Why would anyone buy am ASIC for anything other than mining buttcoin? Do you really need to run bzip or gcc 50 brazillion times a day?

Developing ASICs is not cheap.

Welcome to the weird wacky world of programmable hardware!

>Why would anyone buy am ASIC for anything other than mining buttcoin?

Practically any pcie card that is of any use has an ASIC on it. GPUs, Soundcards, network controllers, storage controllers, RAID cards, USB controllers, and so on and on and on.

>and you'd run into heat problems as well if you had so many chips on there.
I thought ASIC are supposed to be fucking energy efficient?
Pic related is literally 150 faster than a GTX 1080Ti at bitcoin mining and is passively cooled (probably chink shit dying in 3 weeks tho)

>mining bitcoins with a GPU

Retard

What I meant is that's ASIC aren't supposed to heat that much because they're so efficient that they don't need quadrigorillions cores and gigahurtz

>ASICs are orders of magnitude more efficient. FPGAs are for prototyping ASICs.
They are also orders of magnitude more expensive. Like millions of dollars investment is the bare minimum. If we are gonna make a niche product that only a handful of autists will ever use, it needs to be as cheap to develop as possible.

And also it can't be upgraded. The user has to buy physical card and open up their computer and put it in. For every single feature they want until they run out of slots.

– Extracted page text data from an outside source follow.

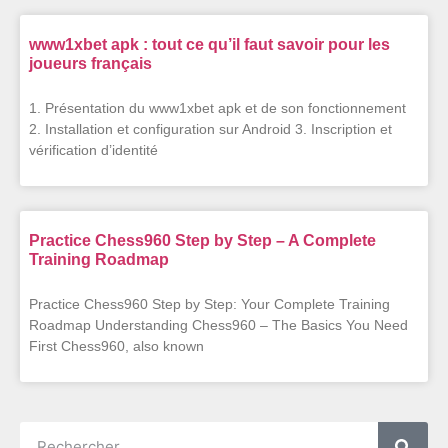
www1xbet apk : tout ce qu’il faut savoir pour les
joueurs français
1. Présentation du www1xbet apk et de son fonctionnement
2. Installation et configuration sur Android 3. Inscription et
vérification d’identité
Practice Chess960 Step by Step – A Complete
Training Roadmap
Practice Chess960 Step by Step: Your Complete Training
Roadmap Understanding Chess960 – The Basics You Need
First Chess960, also known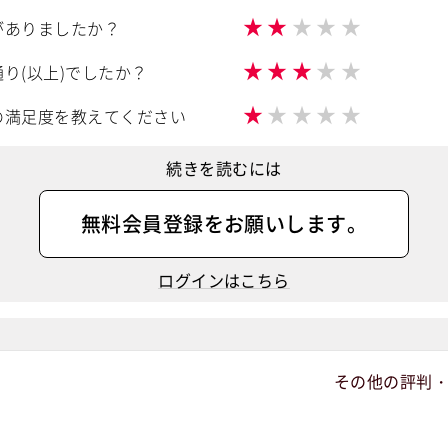
★
★
★
★
★
がありましたか？
★
★
★
★
★
り(以上)でしたか？
★
★
★
★
★
の満足度を教えてください
続きを読むには
無料会員登録
をお願いします。
ログインはこちら
その他の評判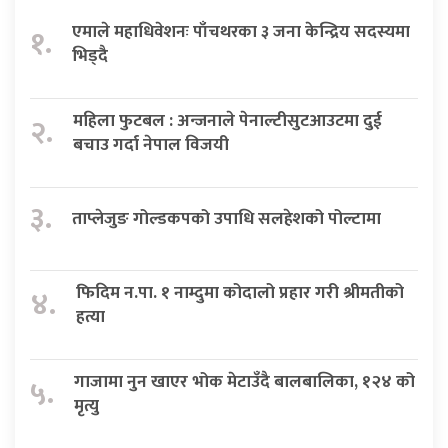
एमाले महाधिवेशनः पाँचथरका ३ जना केन्द्रिय सदस्यमा
१.
भिड्दै
महिला फुटबल : अन्जनाले पेनाल्टीसुटआउटमा दुई
२.
बचाउ गर्दा नेपाल विजयी
३.
ताप्लेजुङ गोल्डकपको उपाधि सलहेशको पोल्टामा
फिदिम न.पा. १ नाम्दुमा कोदालो प्रहार गरी श्रीमतीको
४.
हत्या
गाजामा नुन खाएर भोक मेटाउँदै बालबालिका, १२४ को
५.
मृत्यु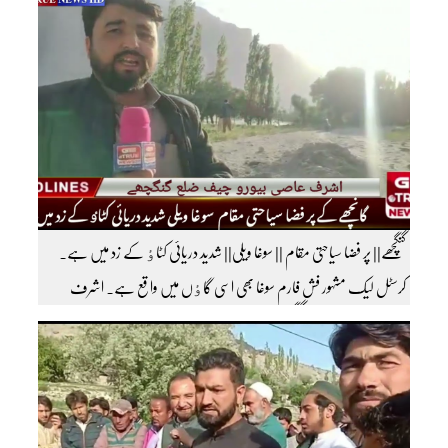
خیال کرتے ہوئے مزید اچھی اچھی ویڈیوز دیکھنے کے لئے ہمارے یوٹیوب چینل کو
سبسکرائب کریں
گنگچھے|| پر فضا سیاحتی مقام || سوغا ویلی|| شدید دریائی کٹاٶ کے زد میں ہے۔
کرسٹل لیک مشہور فش فارم سوغا بھی اسی گاٶں میں واقع ہے۔ اشرف
عاصی بیورو چیف ضلع گنگچھے مزید اپڈیٹس دیکھنے کے لئے ہمارے یوٹیوب چینل کو
سبسکرائب کریں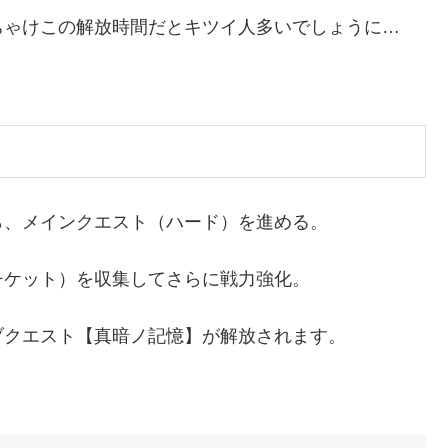
ちゃけこの解放時間だとキツイ人多いでしょうに…
ら、メインクエスト（ハード）を進める。
チケット）を収集してさらに戦力強化。
ブクエスト【真暗ノ記憶】が解放されます。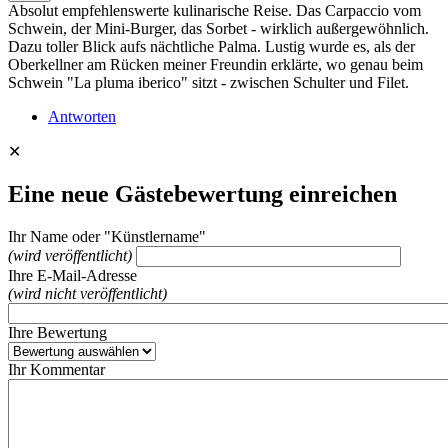
Absolut empfehlenswerte kulinarische Reise. Das Carpaccio vom
Schwein, der Mini-Burger, das Sorbet - wirklich außergewöhnlich.
Dazu toller Blick aufs nächtliche Palma. Lustig wurde es, als der
Oberkellner am Rücken meiner Freundin erklärte, wo genau beim
Schwein "La pluma iberico" sitzt - zwischen Schulter und Filet.
Antworten
✕
Eine neue Gästebewertung einreichen
Ihr Name oder "Künstlername"
(wird veröffentlicht)
Ihre E-Mail-Adresse
(wird nicht veröffentlicht)
Ihre Bewertung
Ihr Kommentar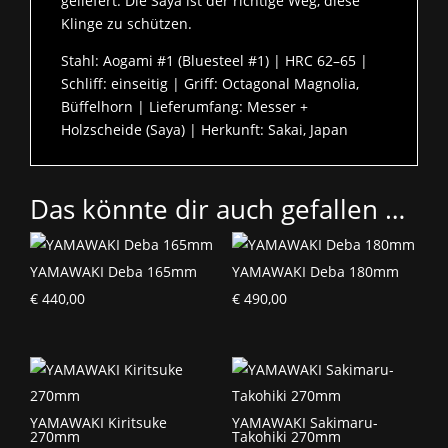
geliefert. Die Saya ist der richtige Weg, diese
Klinge zu schützen.
Stahl: Aogami #1 (Bluesteel #1) | HRC 62–65 |
Schliff: einseitig | Griff: Octagonal Magnolia,
Büffelhorn | Lieferumfang: Messer +
Holzscheide (Saya) | Herkunft: Sakai, Japan
Das könnte dir auch gefallen …
YAMAWAKI Deba 165mm
YAMAWAKI Deba 180mm
€
440,00
€
490,00
YAMAWAKI Kiritsuke
YAMAWAKI Sakimaru-
270mm
Takohiki 270mm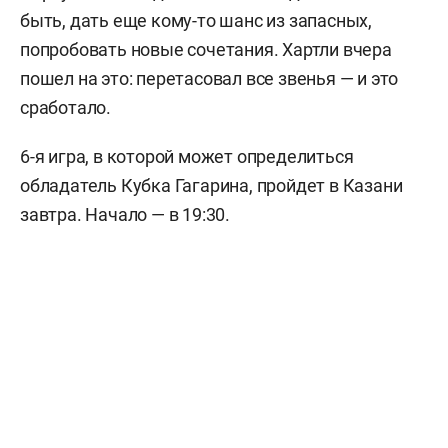
быть, дать еще кому-то шанс из запасных,
попробовать новые сочетания. Хартли вчера
пошел на это: перетасовал все звенья — и это
сработало.
6-я игра, в которой может определиться
обладатель Кубка Гагарина, пройдет в Казани
завтра. Начало — в 19:30.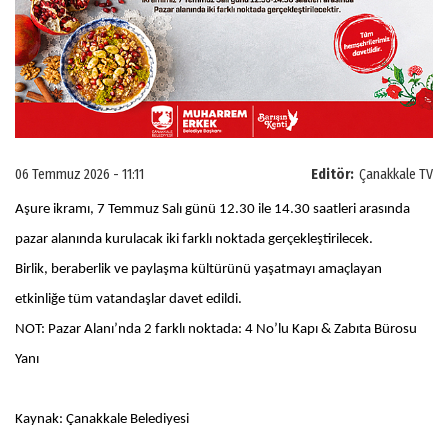
06 Temmuz 2026 - 11:11
Editör:
Çanakkale TV
Aşure ikramı, 7 Temmuz Salı günü 12.30 ile 14.30 saatleri arasında
pazar alanında kurulacak iki farklı noktada gerçekleştirilecek.
Birlik, beraberlik ve paylaşma kültürünü yaşatmayı amaçlayan
etkinliğe tüm vatandaşlar davet edildi.
NOT: Pazar Alanı’nda 2 farklı noktada: 4 No’lu Kapı & Zabıta Bürosu
Yanı
Kaynak: Çanakkale Belediyesi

Wouldn't it be cool to just freely download new hardware features whenever you want?

>you'd run into heat problems as well if you had so many chips on there.

I doubt you'd be running them all at the same time, and as mentioned by others asics are ridiculously energy efficient.

>Bad idea because each chip may need different peripherals to work, such as memory or providing some output (video connector)

It could have some minimal memory built in and otherwise share with the CPU. I don't see why it can't just pipe the output to the CPU.